**Activity**
From the records below, transcribe only the lines running from the one with "X50185829Y-53899057D02*" through the one with "X53728687Y-54394295D01*". Keep both of those end lines.

┌────────

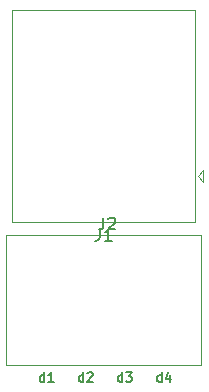
<source format=gbr>
%TF.GenerationSoftware,KiCad,Pcbnew,7.0.9*%
%TF.CreationDate,2024-01-22T18:23:32+13:00*%
%TF.ProjectId,rj45_breakout,726a3435-5f62-4726-9561-6b6f75742e6b,rev?*%
%TF.SameCoordinates,Original*%
%TF.FileFunction,Legend,Top*%
%TF.FilePolarity,Positive*%
%FSLAX46Y46*%
G04 Gerber Fmt 4.6, Leading zero omitted, Abs format (unit mm)*
G04 Created by KiCad (PCBNEW 7.0.9) date 2024-01-22 18:23:32*
%MOMM*%
%LPD*%
G01*
G04 APERTURE LIST*
%ADD10C,0.150000*%
%ADD11C,0.120000*%
G04 APERTURE END LIST*
D10*
X43862017Y-54394295D02*
X43862017Y-53594295D01*
X43862017Y-54356200D02*
X43785826Y-54394295D01*
X43785826Y-54394295D02*
X43633445Y-54394295D01*
X43633445Y-54394295D02*
X43557255Y-54356200D01*
X43557255Y-54356200D02*
X43519160Y-54318104D01*
X43519160Y-54318104D02*
X43481064Y-54241914D01*
X43481064Y-54241914D02*
X43481064Y-54013342D01*
X43481064Y-54013342D02*
X43519160Y-53937152D01*
X43519160Y-53937152D02*
X43557255Y-53899057D01*
X43557255Y-53899057D02*
X43633445Y-53860961D01*
X43633445Y-53860961D02*
X43785826Y-53860961D01*
X43785826Y-53860961D02*
X43862017Y-53899057D01*
X44662017Y-54394295D02*
X44204874Y-54394295D01*
X44433446Y-54394295D02*
X44433446Y-53594295D01*
X44433446Y-53594295D02*
X44357255Y-53708580D01*
X44357255Y-53708580D02*
X44281065Y-53784771D01*
X44281065Y-53784771D02*
X44204874Y-53822866D01*
X47176304Y-54394295D02*
X47176304Y-53594295D01*
X47176304Y-54356200D02*
X47100113Y-54394295D01*
X47100113Y-54394295D02*
X46947732Y-54394295D01*
X46947732Y-54394295D02*
X46871542Y-54356200D01*
X46871542Y-54356200D02*
X46833447Y-54318104D01*
X46833447Y-54318104D02*
X46795351Y-54241914D01*
X46795351Y-54241914D02*
X46795351Y-54013342D01*
X46795351Y-54013342D02*
X46833447Y-53937152D01*
X46833447Y-53937152D02*
X46871542Y-53899057D01*
X46871542Y-53899057D02*
X46947732Y-53860961D01*
X46947732Y-53860961D02*
X47100113Y-53860961D01*
X47100113Y-53860961D02*
X47176304Y-53899057D01*
X47519161Y-53670485D02*
X47557257Y-53632390D01*
X47557257Y-53632390D02*
X47633447Y-53594295D01*
X47633447Y-53594295D02*
X47823923Y-53594295D01*
X47823923Y-53594295D02*
X47900114Y-53632390D01*
X47900114Y-53632390D02*
X47938209Y-53670485D01*
X47938209Y-53670485D02*
X47976304Y-53746676D01*
X47976304Y-53746676D02*
X47976304Y-53822866D01*
X47976304Y-53822866D02*
X47938209Y-53937152D01*
X47938209Y-53937152D02*
X47481066Y-54394295D01*
X47481066Y-54394295D02*
X47976304Y-54394295D01*
X50490591Y-54394295D02*
X50490591Y-53594295D01*
X50490591Y-54356200D02*
X50414400Y-54394295D01*
X50414400Y-54394295D02*
X50262019Y-54394295D01*
X50262019Y-54394295D02*
X50185829Y-54356200D01*
X50185829Y-54356200D02*
X50147734Y-54318104D01*
X50147734Y-54318104D02*
X50109638Y-54241914D01*
X50109638Y-54241914D02*
X50109638Y-54013342D01*
X50109638Y-54013342D02*
X50147734Y-53937152D01*
X50147734Y-53937152D02*
X50185829Y-53899057D01*
X50185829Y-53899057D02*
X50262019Y-53860961D01*
X50262019Y-53860961D02*
X50414400Y-53860961D01*
X50414400Y-53860961D02*
X50490591Y-53899057D01*
X50795353Y-53594295D02*
X51290591Y-53594295D01*
X51290591Y-53594295D02*
X51023925Y-53899057D01*
X51023925Y-53899057D02*
X51138210Y-53899057D01*
X51138210Y-53899057D02*
X51214401Y-53937152D01*
X51214401Y-53937152D02*
X51252496Y-53975247D01*
X51252496Y-53975247D02*
X51290591Y-54051438D01*
X51290591Y-54051438D02*
X51290591Y-54241914D01*
X51290591Y-54241914D02*
X51252496Y-54318104D01*
X51252496Y-54318104D02*
X51214401Y-54356200D01*
X51214401Y-54356200D02*
X51138210Y-54394295D01*
X51138210Y-54394295D02*
X50909639Y-54394295D01*
X50909639Y-54394295D02*
X50833448Y-54356200D01*
X50833448Y-54356200D02*
X50795353Y-54318104D01*
X53804878Y-54394295D02*
X53804878Y-53594295D01*
X53804878Y-54356200D02*
X53728687Y-54394295D01*
X53728687Y-54394295D02*
X53576306Y-54394295D01*
X53576306Y-54394295D02*
X53500116Y-54356200D01*
X53500116Y-54356200D02*
X53462021Y-54318104D01*
X53462021Y-54318104D02*
X53423925Y-54241914D01*
X53423925Y-54241914D02*
X53423925Y-54013342D01*
X53423925Y-54013342D02*
X53462021Y-53937152D01*
X53462021Y-53937152D02*
X53500116Y-53899057D01*
X53500116Y-53899057D02*
X53576306Y-53860961D01*
X53576306Y-53860961D02*
X53728687Y-53860961D01*
X53728687Y-53860961D02*
X53804878Y-53899057D01*
X54528688Y-53860961D02*
X54528688Y-54394295D01*
X54338212Y-53556200D02*
X54147735Y-54127628D01*
X54147735Y-54127628D02*
X54642974Y-54127628D01*
X48571666Y-41454819D02*
X48571666Y-42169104D01*
X48571666Y-42169104D02*
X48524047Y-42311961D01*
X48524047Y-42311961D02*
X48428809Y-42407200D01*
X48428809Y-42407200D02*
X48285952Y-42454819D01*
X48285952Y-42454819D02*
X48190714Y-42454819D01*
X49571666Y-42454819D02*
X49000238Y-42454819D01*
X49285952Y-42454819D02*
X49285952Y-41454819D01*
X49285952Y-41454819D02*
X49190714Y-41597676D01*
X49190714Y-41597676D02*
X49095476Y-41692914D01*
X49095476Y-41692914D02*
X49000238Y-41740533D01*
X48876666Y-40501019D02*
X48876666Y-41215304D01*
X48876666Y-41215304D02*
X48829047Y-41358161D01*
X48829047Y-41358161D02*
X48733809Y-41453400D01*
X48733809Y-41453400D02*
X48590952Y-41501019D01*
X48590952Y-41501019D02*
X48495714Y-41501019D01*
X49305238Y-40596257D02*
X49352857Y-40548638D01*
X49352857Y-40548638D02*
X49448095Y-40501019D01*
X49448095Y-40501019D02*
X49686190Y-40501019D01*
X49686190Y-40501019D02*
X49781428Y-40548638D01*
X49781428Y-40548638D02*
X49829047Y-40596257D01*
X49829047Y-40596257D02*
X49876666Y-40691495D01*
X49876666Y-40691495D02*
X49876666Y-40786733D01*
X49876666Y-40786733D02*
X49829047Y-40929590D01*
X49829047Y-40929590D02*
X49257619Y-41501019D01*
X49257619Y-41501019D02*
X49876666Y-41501019D01*
D11*
%TO.C,J1*%
X57350000Y-37500000D02*
X57350000Y-36500000D01*
X57350000Y-36500000D02*
X56850000Y-37000000D01*
X56850000Y-37000000D02*
X57350000Y-37500000D01*
X56665000Y-40880000D02*
X56665000Y-22920000D01*
X56665000Y-22920000D02*
X41145000Y-22920000D01*
X41145000Y-40880000D02*
X56665000Y-40880000D01*
X41145000Y-40880000D02*
X41145000Y-22920000D01*
%TO.C,J2*%
X40610000Y-41946200D02*
X57110000Y-41946200D01*
X57110000Y-41946200D02*
X57110000Y-52996200D01*
X57110000Y-52996200D02*
X40610000Y-52996200D01*
X40610000Y-52996200D02*
X40610000Y-41946200D01*
%TD*%
M02*

</source>
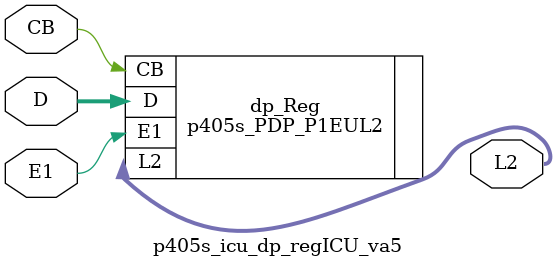
<source format=v>
module p405s_icu_dp_regICU_va5(
                     CB,
                     D,
                     E1,
                     L2
                    );

    input  CB; 
    input [0:31] D; 
    input  E1; 
    output [0:31] L2; 

p405s_PDP_P1EUL2
 #(32, 1, 1, 1, 2, 0 ) dp_Reg (
                                         .CB  (CB),
                                         .D   (D),
                                         .E1  (E1),
                                         .L2  (L2)
                                         );

endmodule

</source>
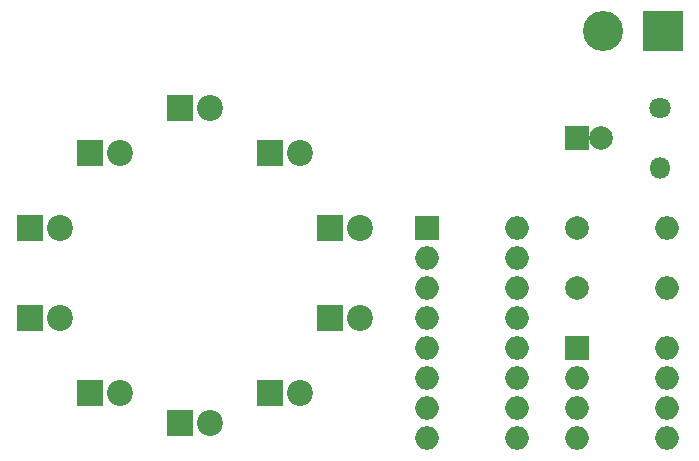
<source format=gbr>
G04 #@! TF.FileFunction,Soldermask,Bot*
%FSLAX46Y46*%
G04 Gerber Fmt 4.6, Leading zero omitted, Abs format (unit mm)*
G04 Created by KiCad (PCBNEW 4.0.7-e2-6376~58~ubuntu16.04.1) date Wed Jun 13 19:58:53 2018*
%MOMM*%
%LPD*%
G01*
G04 APERTURE LIST*
%ADD10C,0.100000*%
%ADD11C,1.800000*%
%ADD12O,1.800000X1.800000*%
%ADD13R,2.000000X2.000000*%
%ADD14C,2.000000*%
%ADD15R,2.200000X2.200000*%
%ADD16C,2.200000*%
%ADD17O,2.000000X2.000000*%
%ADD18R,3.400000X3.400000*%
%ADD19C,3.400000*%
G04 APERTURE END LIST*
D10*
D11*
X186690000Y-93980000D03*
D12*
X186690000Y-99060000D03*
D13*
X179705000Y-96520000D03*
D14*
X181705000Y-96520000D03*
D15*
X146050000Y-93980000D03*
D16*
X148590000Y-93980000D03*
D15*
X153670000Y-97790000D03*
D16*
X156210000Y-97790000D03*
D15*
X158750000Y-104140000D03*
D16*
X161290000Y-104140000D03*
D15*
X158750000Y-111760000D03*
D16*
X161290000Y-111760000D03*
D15*
X153670000Y-118110000D03*
D16*
X156210000Y-118110000D03*
D15*
X146050000Y-120650000D03*
D16*
X148590000Y-120650000D03*
D15*
X138430000Y-118110000D03*
D16*
X140970000Y-118110000D03*
D15*
X133350000Y-111760000D03*
D16*
X135890000Y-111760000D03*
D15*
X133350000Y-104140000D03*
D16*
X135890000Y-104140000D03*
D15*
X138430000Y-97790000D03*
D16*
X140970000Y-97790000D03*
D14*
X179705000Y-104140000D03*
D17*
X187325000Y-104140000D03*
D14*
X179705000Y-109220000D03*
D17*
X187325000Y-109220000D03*
D13*
X167005000Y-104140000D03*
D17*
X174625000Y-121920000D03*
X167005000Y-106680000D03*
X174625000Y-119380000D03*
X167005000Y-109220000D03*
X174625000Y-116840000D03*
X167005000Y-111760000D03*
X174625000Y-114300000D03*
X167005000Y-114300000D03*
X174625000Y-111760000D03*
X167005000Y-116840000D03*
X174625000Y-109220000D03*
X167005000Y-119380000D03*
X174625000Y-106680000D03*
X167005000Y-121920000D03*
X174625000Y-104140000D03*
D13*
X179705000Y-114300000D03*
D17*
X187325000Y-121920000D03*
X179705000Y-116840000D03*
X187325000Y-119380000D03*
X179705000Y-119380000D03*
X187325000Y-116840000D03*
X179705000Y-121920000D03*
X187325000Y-114300000D03*
D18*
X186944000Y-87439500D03*
D19*
X181864000Y-87439500D03*
M02*

</source>
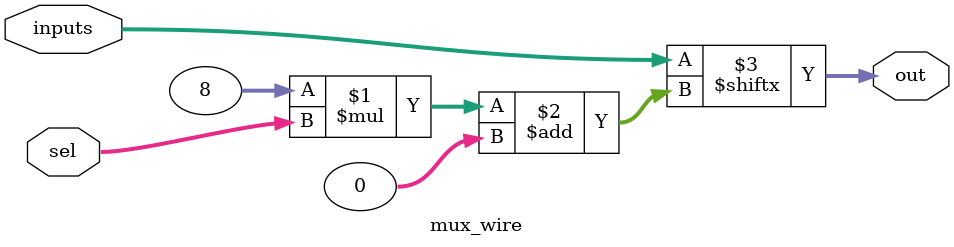
<source format=v>
module mux_reg #(
    parameter SEL_WIDTH = 2,           // Number of select bits
    parameter DATA_WIDTH = 8           // Width of each input/output
)(
    input wire clk,
    input wire [SEL_WIDTH-1:0] sel,
    input wire [DATA_WIDTH*(2**SEL_WIDTH)-1:0] inputs,  // Packed array of all inputs
    output reg [DATA_WIDTH-1:0] out
);

    // Directly select the appropriate slice using part-select
    always @(posedge clk) begin
        out <= inputs[DATA_WIDTH*sel +: DATA_WIDTH];
    end
endmodule

module mux_wire #(
    parameter SEL_WIDTH = 2,           // Number of select bits
    parameter DATA_WIDTH = 8           // Width of each input/output
)(
    input wire [SEL_WIDTH-1:0] sel,
    input wire [DATA_WIDTH*(2**SEL_WIDTH)-1:0] inputs,  // Packed array of all inputs
    output wire [DATA_WIDTH-1:0] out
);

    // Directly select the appropriate slice using part-select
    assign out = inputs[DATA_WIDTH*sel +: DATA_WIDTH];
endmodule

</source>
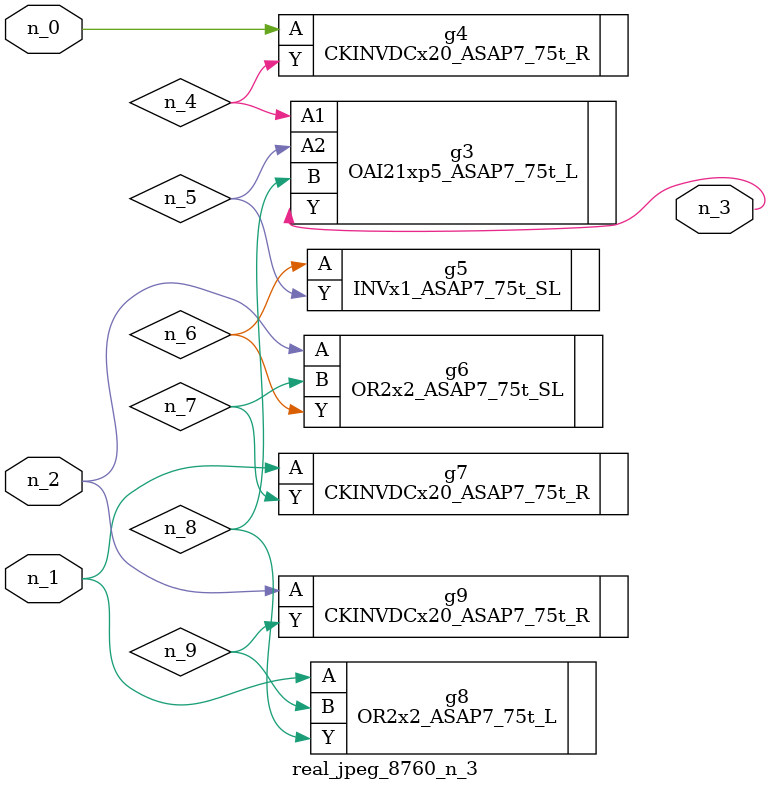
<source format=v>
module real_jpeg_8760_n_3 (n_1, n_0, n_2, n_3);

input n_1;
input n_0;
input n_2;

output n_3;

wire n_5;
wire n_4;
wire n_8;
wire n_6;
wire n_7;
wire n_9;

CKINVDCx20_ASAP7_75t_R g4 ( 
.A(n_0),
.Y(n_4)
);

CKINVDCx20_ASAP7_75t_R g7 ( 
.A(n_1),
.Y(n_7)
);

OR2x2_ASAP7_75t_L g8 ( 
.A(n_1),
.B(n_9),
.Y(n_8)
);

OR2x2_ASAP7_75t_SL g6 ( 
.A(n_2),
.B(n_7),
.Y(n_6)
);

CKINVDCx20_ASAP7_75t_R g9 ( 
.A(n_2),
.Y(n_9)
);

OAI21xp5_ASAP7_75t_L g3 ( 
.A1(n_4),
.A2(n_5),
.B(n_8),
.Y(n_3)
);

INVx1_ASAP7_75t_SL g5 ( 
.A(n_6),
.Y(n_5)
);


endmodule
</source>
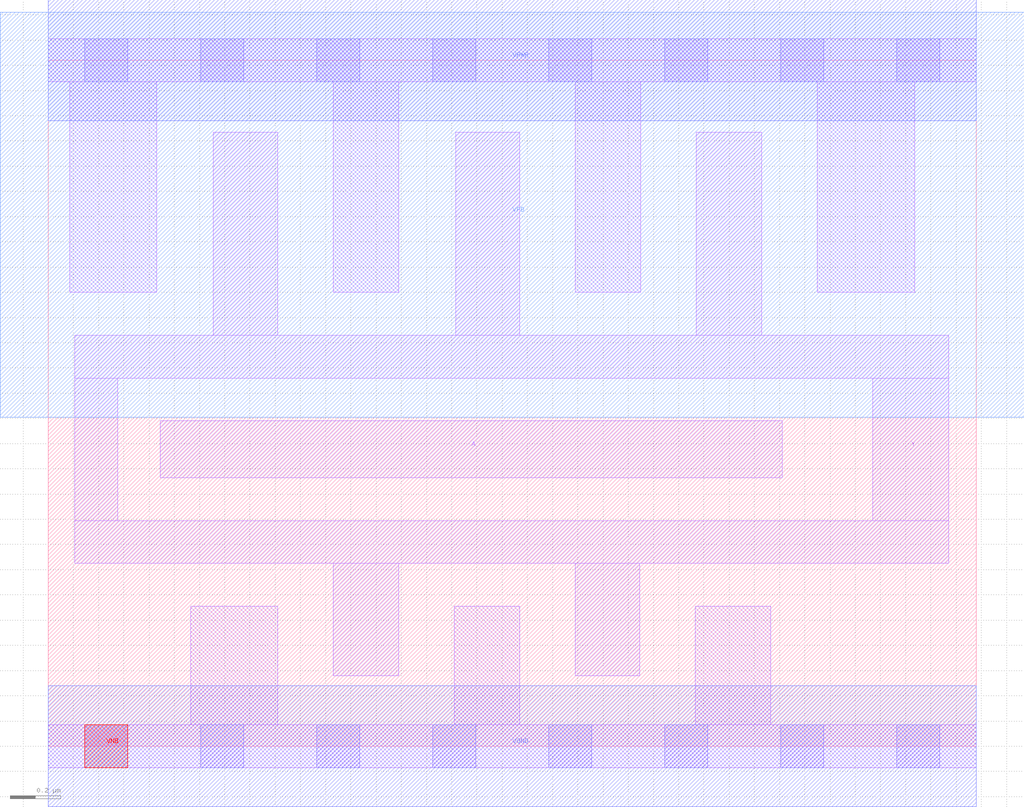
<source format=lef>
# Copyright 2020 The SkyWater PDK Authors
#
# Licensed under the Apache License, Version 2.0 (the "License");
# you may not use this file except in compliance with the License.
# You may obtain a copy of the License at
#
#     https://www.apache.org/licenses/LICENSE-2.0
#
# Unless required by applicable law or agreed to in writing, software
# distributed under the License is distributed on an "AS IS" BASIS,
# WITHOUT WARRANTIES OR CONDITIONS OF ANY KIND, either express or implied.
# See the License for the specific language governing permissions and
# limitations under the License.
#
# SPDX-License-Identifier: Apache-2.0

VERSION 5.7 ;
  NOWIREEXTENSIONATPIN ON ;
  DIVIDERCHAR "/" ;
  BUSBITCHARS "[]" ;
PROPERTYDEFINITIONS
  MACRO maskLayoutSubType STRING ;
  MACRO prCellType STRING ;
  MACRO originalViewName STRING ;
END PROPERTYDEFINITIONS
MACRO sky130_fd_sc_hdll__clkinv_4
  CLASS CORE ;
  FOREIGN sky130_fd_sc_hdll__clkinv_4 ;
  ORIGIN  0.000000  0.000000 ;
  SIZE  3.680000 BY  2.720000 ;
  SYMMETRY X Y R90 ;
  SITE unithd ;
  PIN A
    ANTENNAGATEAREA  1.332000 ;
    DIRECTION INPUT ;
    USE SIGNAL ;
    PORT
      LAYER li1 ;
        RECT 0.445000 1.065000 2.910000 1.290000 ;
    END
  END A
  PIN VNB
    PORT
      LAYER pwell ;
        RECT 0.145000 -0.085000 0.315000 0.085000 ;
    END
  END VNB
  PIN VPB
    PORT
      LAYER nwell ;
        RECT -0.190000 1.305000 3.870000 2.910000 ;
    END
  END VPB
  PIN Y
    ANTENNADIFFAREA  1.177200 ;
    DIRECTION OUTPUT ;
    USE SIGNAL ;
    PORT
      LAYER li1 ;
        RECT 0.105000 0.725000 3.570000 0.895000 ;
        RECT 0.105000 0.895000 0.275000 1.460000 ;
        RECT 0.105000 1.460000 3.570000 1.630000 ;
        RECT 0.655000 1.630000 0.910000 2.435000 ;
        RECT 1.130000 0.280000 1.390000 0.725000 ;
        RECT 1.615000 1.630000 1.870000 2.435000 ;
        RECT 2.090000 0.280000 2.345000 0.725000 ;
        RECT 2.570000 1.630000 2.830000 2.435000 ;
        RECT 3.270000 0.895000 3.570000 1.460000 ;
    END
  END Y
  PIN VGND
    DIRECTION INOUT ;
    USE GROUND ;
    PORT
      LAYER met1 ;
        RECT 0.000000 -0.240000 3.680000 0.240000 ;
    END
  END VGND
  PIN VPWR
    DIRECTION INOUT ;
    USE POWER ;
    PORT
      LAYER met1 ;
        RECT 0.000000 2.480000 3.680000 2.960000 ;
    END
  END VPWR
  OBS
    LAYER li1 ;
      RECT 0.000000 -0.085000 3.680000 0.085000 ;
      RECT 0.000000  2.635000 3.680000 2.805000 ;
      RECT 0.085000  1.800000 0.430000 2.635000 ;
      RECT 0.565000  0.085000 0.910000 0.555000 ;
      RECT 1.130000  1.800000 1.390000 2.635000 ;
      RECT 1.610000  0.085000 1.870000 0.555000 ;
      RECT 2.090000  1.800000 2.350000 2.635000 ;
      RECT 2.565000  0.085000 2.865000 0.555000 ;
      RECT 3.050000  1.800000 3.435000 2.635000 ;
    LAYER mcon ;
      RECT 0.145000 -0.085000 0.315000 0.085000 ;
      RECT 0.145000  2.635000 0.315000 2.805000 ;
      RECT 0.605000 -0.085000 0.775000 0.085000 ;
      RECT 0.605000  2.635000 0.775000 2.805000 ;
      RECT 1.065000 -0.085000 1.235000 0.085000 ;
      RECT 1.065000  2.635000 1.235000 2.805000 ;
      RECT 1.525000 -0.085000 1.695000 0.085000 ;
      RECT 1.525000  2.635000 1.695000 2.805000 ;
      RECT 1.985000 -0.085000 2.155000 0.085000 ;
      RECT 1.985000  2.635000 2.155000 2.805000 ;
      RECT 2.445000 -0.085000 2.615000 0.085000 ;
      RECT 2.445000  2.635000 2.615000 2.805000 ;
      RECT 2.905000 -0.085000 3.075000 0.085000 ;
      RECT 2.905000  2.635000 3.075000 2.805000 ;
      RECT 3.365000 -0.085000 3.535000 0.085000 ;
      RECT 3.365000  2.635000 3.535000 2.805000 ;
  END
  PROPERTY maskLayoutSubType "abstract" ;
  PROPERTY prCellType "standard" ;
  PROPERTY originalViewName "layout" ;
END sky130_fd_sc_hdll__clkinv_4
END LIBRARY

</source>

└────────

**Task output**
X50185829Y-53899057D02*
X50262019Y-53860961D01*
X50262019Y-53860961D02*
X50414400Y-53860961D01*
X50414400Y-53860961D02*
X50490591Y-53899057D01*
X50795353Y-53594295D02*
X51290591Y-53594295D01*
X51290591Y-53594295D02*
X51023925Y-53899057D01*
X51023925Y-53899057D02*
X51138210Y-53899057D01*
X51138210Y-53899057D02*
X51214401Y-53937152D01*
X51214401Y-53937152D02*
X51252496Y-53975247D01*
X51252496Y-53975247D02*
X51290591Y-54051438D01*
X51290591Y-54051438D02*
X51290591Y-54241914D01*
X51290591Y-54241914D02*
X51252496Y-54318104D01*
X51252496Y-54318104D02*
X51214401Y-54356200D01*
X51214401Y-54356200D02*
X51138210Y-54394295D01*
X51138210Y-54394295D02*
X50909639Y-54394295D01*
X50909639Y-54394295D02*
X50833448Y-54356200D01*
X50833448Y-54356200D02*
X50795353Y-54318104D01*
X53804878Y-54394295D02*
X53804878Y-53594295D01*
X53804878Y-54356200D02*
X53728687Y-54394295D01*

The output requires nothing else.